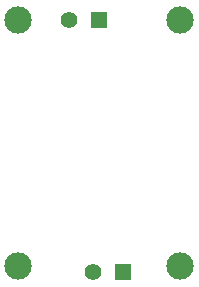
<source format=gbs>
G04 (created by PCBNEW (2014-01-10 BZR 4027)-stable) date sab 21 mar 2015 15:48:28 CET*
%MOIN*%
G04 Gerber Fmt 3.4, Leading zero omitted, Abs format*
%FSLAX34Y34*%
G01*
G70*
G90*
G04 APERTURE LIST*
%ADD10C,0.00590551*%
%ADD11R,0.055X0.055*%
%ADD12C,0.055*%
%ADD13C,0.0912598*%
G04 APERTURE END LIST*
G54D10*
G54D11*
X57900Y-28000D03*
G54D12*
X56900Y-28000D03*
G54D11*
X57100Y-19600D03*
G54D12*
X56100Y-19600D03*
G54D13*
X59800Y-19600D03*
X54400Y-19600D03*
X59800Y-27800D03*
X54400Y-27800D03*
M02*

</source>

================

Write the material above out again exactly as it reads, but don't carry over the pictures.

▶ **Solution below**:
<source format=gbs>
G04 (created by PCBNEW (2014-01-10 BZR 4027)-stable) date sab 21 mar 2015 15:48:28 CET*
%MOIN*%
G04 Gerber Fmt 3.4, Leading zero omitted, Abs format*
%FSLAX34Y34*%
G01*
G70*
G90*
G04 APERTURE LIST*
%ADD10C,0.00590551*%
%ADD11R,0.055X0.055*%
%ADD12C,0.055*%
%ADD13C,0.0912598*%
G04 APERTURE END LIST*
G54D10*
G54D11*
X57900Y-28000D03*
G54D12*
X56900Y-28000D03*
G54D11*
X57100Y-19600D03*
G54D12*
X56100Y-19600D03*
G54D13*
X59800Y-19600D03*
X54400Y-19600D03*
X59800Y-27800D03*
X54400Y-27800D03*
M02*

</source>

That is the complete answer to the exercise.